Since 2012, there have been over 200 school shootings, the most recent killed 17 people in Parkland, Florida. Since then, there have been several opinions about what the government should do in order to keep school shootings from happening in the future.
Some of the solutions are outrageous like teachers being able to have guns in schools. Last week, while sitting down with survivors of the Parkland, Florida school shooting, President Donald Trump said he wants teachers to carry guns in schools. In a tweet, he stated, “…look at the possibility of giving concealed guns to gun adept teachers with military or special training experience – only the best. 20 percent of teachers, a lot, would now be able to.”
Teachers, on the other hand, have a different opinion on the matter. As educators, is it their responsibility to act as security guards or police officers in their classrooms? Many teachers do not think they should be armed and have expressed their concerns and opinions with being asked to operate guns in schools.
However, there are others solutions that could be more useful like having police officers or security guards patrol the campus. What other methods can be used to protect students and faculty?
In the case that a dangerous person enters the school, many schools, including East
Grand Rapids High School, have installed door barricades that lock classroom doors into the floor. The bottom corner of all classroom doors has a metal plate with a groove in the middle. When the three parts of the barricade are locked together, it’s impossible for anyone to open the door. Even if a door window is broken, the intruder will not be able to unlock the barricade and get into the classroom.
Before the Parkland, Florida shooting, the shooter posted photos of himself holding knives and guns on his Instagram feed. In some photos, he was covering his face with a bandana or scarf. So, what can students do to help when they see something like that or if they suspect that a student or faculty member is unstable?
Here at GRCC, faculty and staff can contact their campus or local police and can also contact the school’s Behavioral Intervention Team (BIT). BIT members will receive reports of a possible troubled student or faculty member and will monitor and assess the person.
Experts and officials say that social media posts can be a big indicator and advise students to reach out to officials if they see anything alarming.
Lockdown drills started in Southern California in the late 1970’s in regards to drive by shootings. Much like in modern drills, lights would be turned off, curtains drawn and students were told to keep quiet. Drills are required to occur twice in a year where students hurry into any class they are closest to, hide in a corner – out of sight of the person looking through the door window – lock the door and stay quiet. Often times, they are told to barricade the door and grab something to protect themselves.
Professors at Grand Rapids Community College are told to always have the door locked and closed. Professors also inform students of what they should do if an attacker does enter the classroom. “Everything around you can be used as a weapon,” is what we’ve been told since the drills started.
We’ve all heard from parents or professors that, “we never had to even worry about these drills when we were in school, all we had to worry about were fire drills and tornado drills.”
It’s unfortunate that schools need to practice drills, but it’s time to ask, what Grand Rapids Community College should do to prevent a school shooting on our own campus?

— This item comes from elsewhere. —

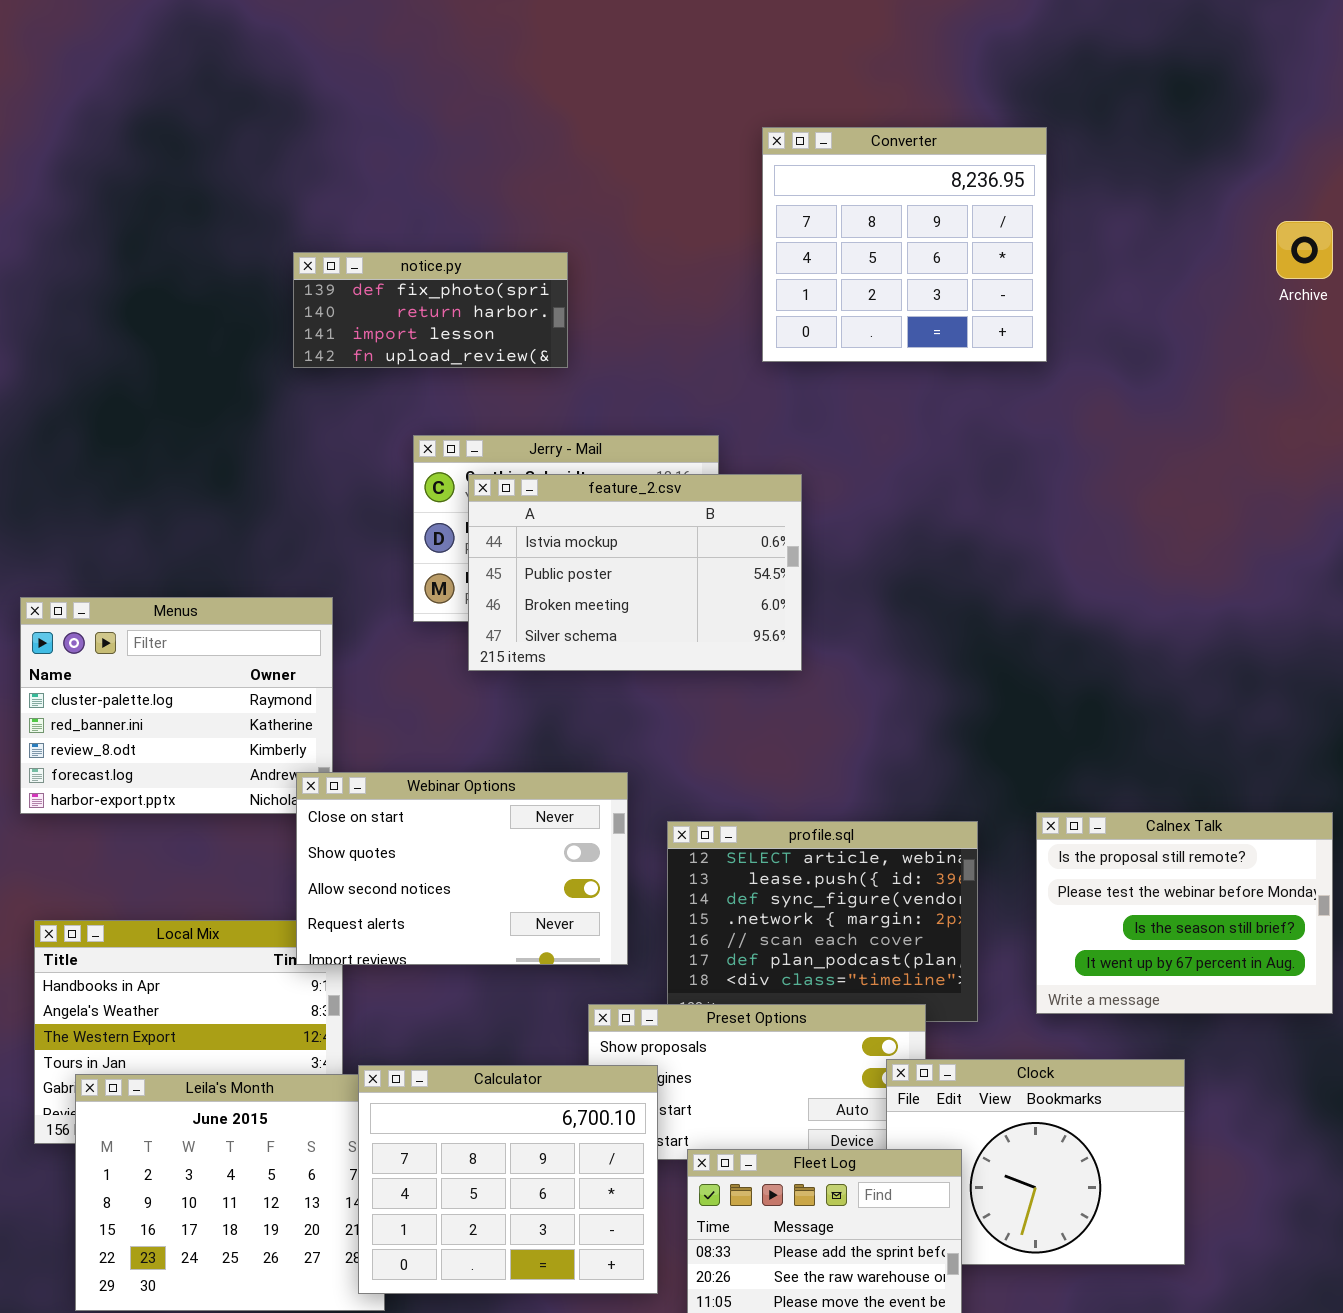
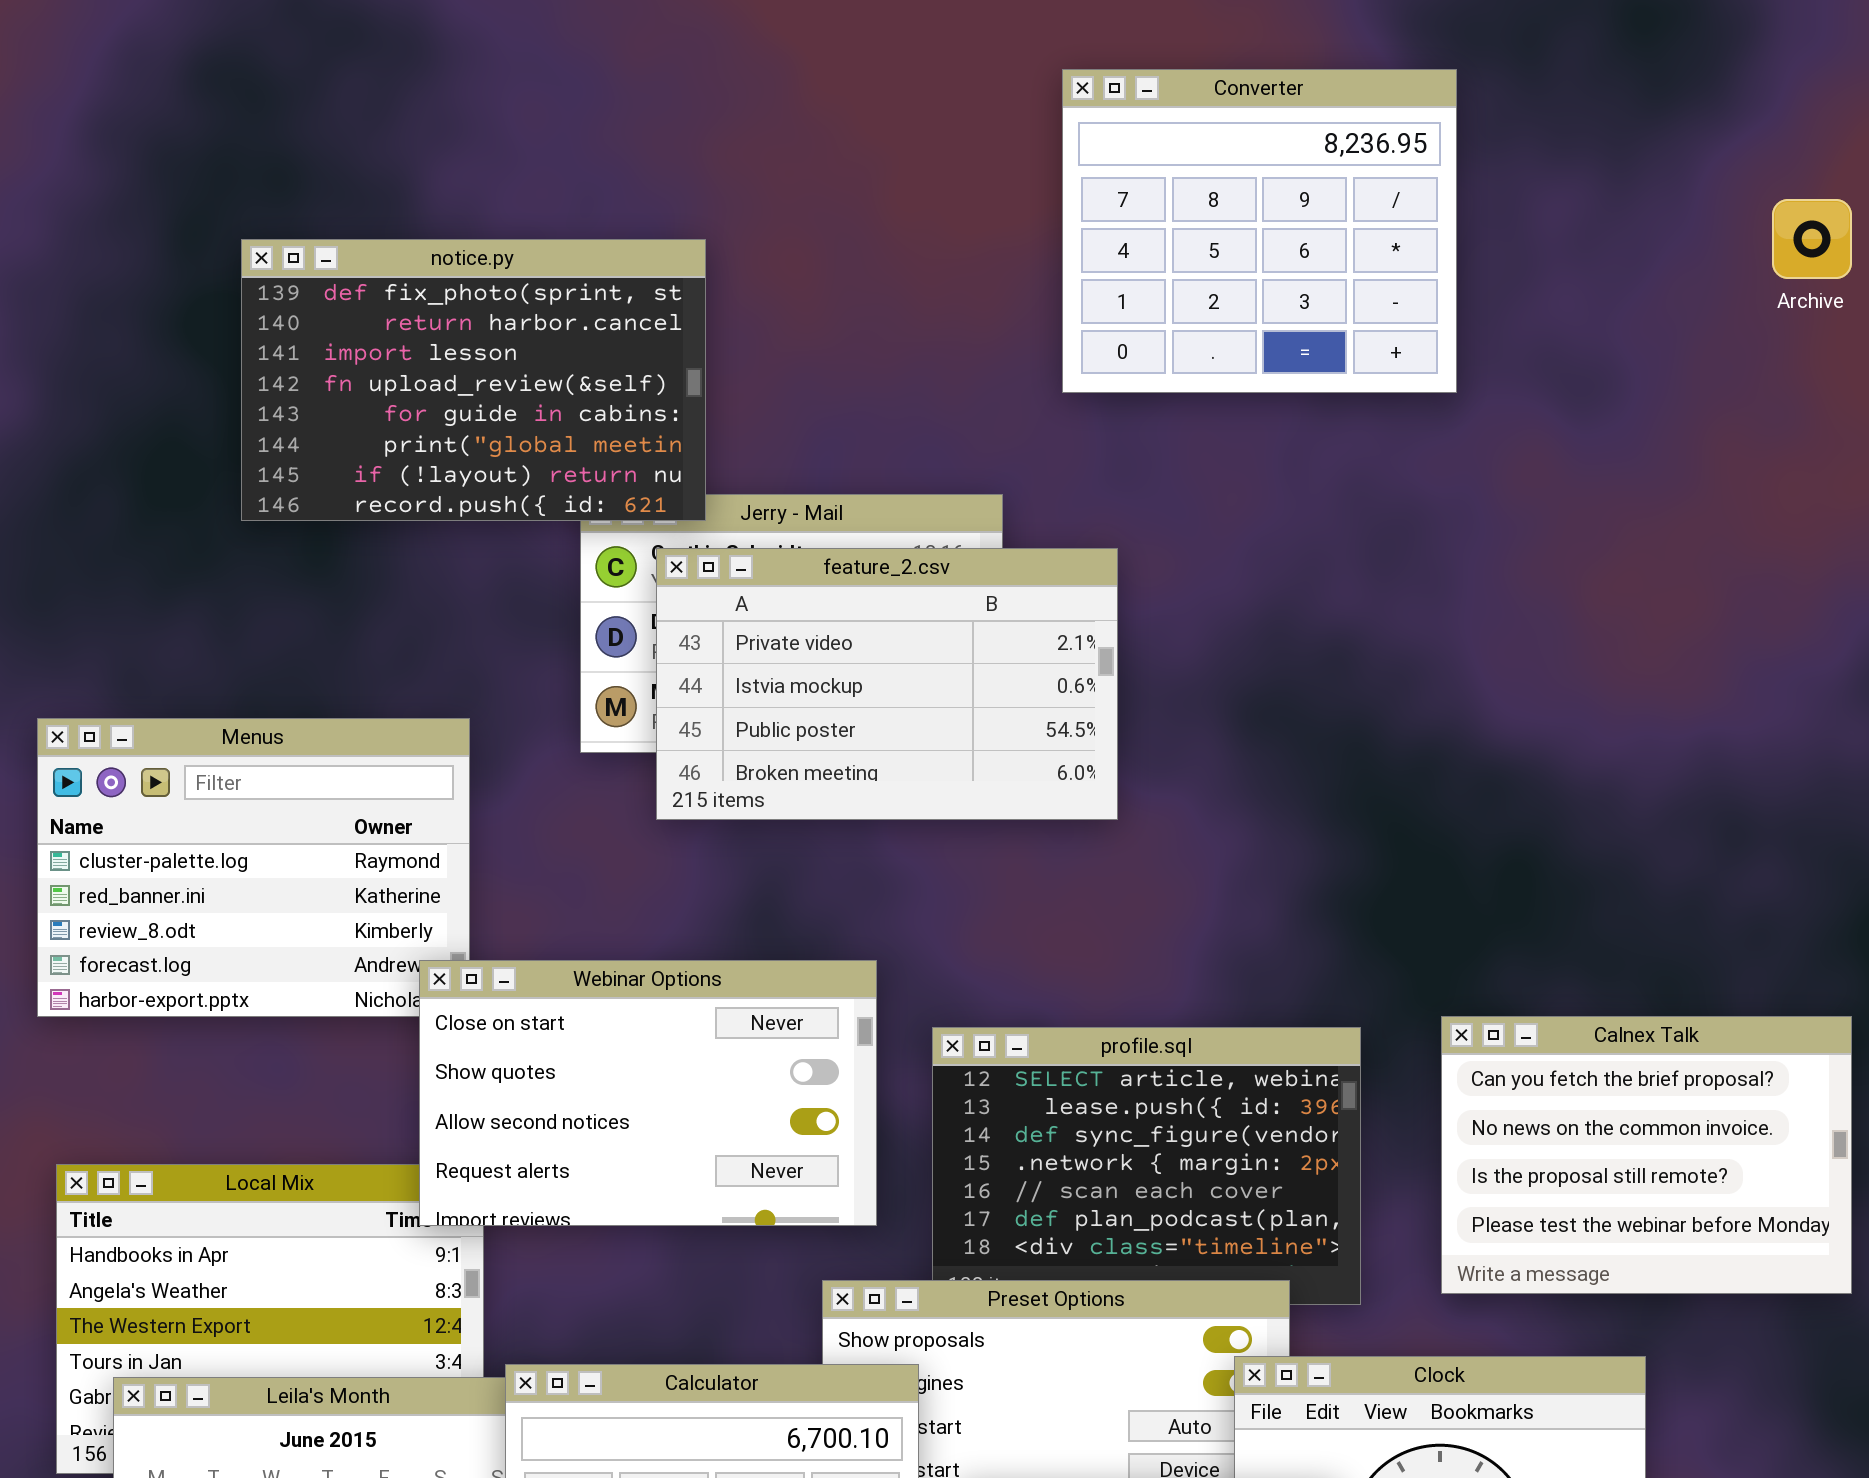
notice.py: [293,252,568,368] -> [241,239,706,521], moved, resized
feature_2.csv: [468,474,802,671] -> [656,548,1118,820], scrolled up 1 row
Calnex Talk: [1036,812,1333,1014] -> [1441,1016,1852,1294], scrolled up 2 rows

Although campus police are stationed on the Main Campus, the team of officers is small. Staff and students need to be vigilant at all times.
GRCC students and faculty should also be taught to know the signs of a possibly unstable classmate or co-worker. GRCC administration should host workshops on how to stay alert to what others are doing and saying, either in person or on social media. The GRCC should also subscribe to a social media screening program. This could help detect possible threats to the school and its students.
Just like many other schools, classroom doors should have the door barricades installed onto them. This would help prevent a dangerous person with access to classroom keys from entering.
In the unfortunate case that someone attacks the GRCC campus, GRCC-PD encourages students to remember the “Run, Hide, Flight” method in case there is a shooter on campus. Students and faculty can contact the campus police at (616) 234-4010 and BIT on their webpage or by calling (616) 234-4160 to report any suspicious activity. In an emergency, call 911.
It’s the GRCC community’s job to keep our campus safe. Students and faculty need to work together to report suspicious activity and to help others who need it.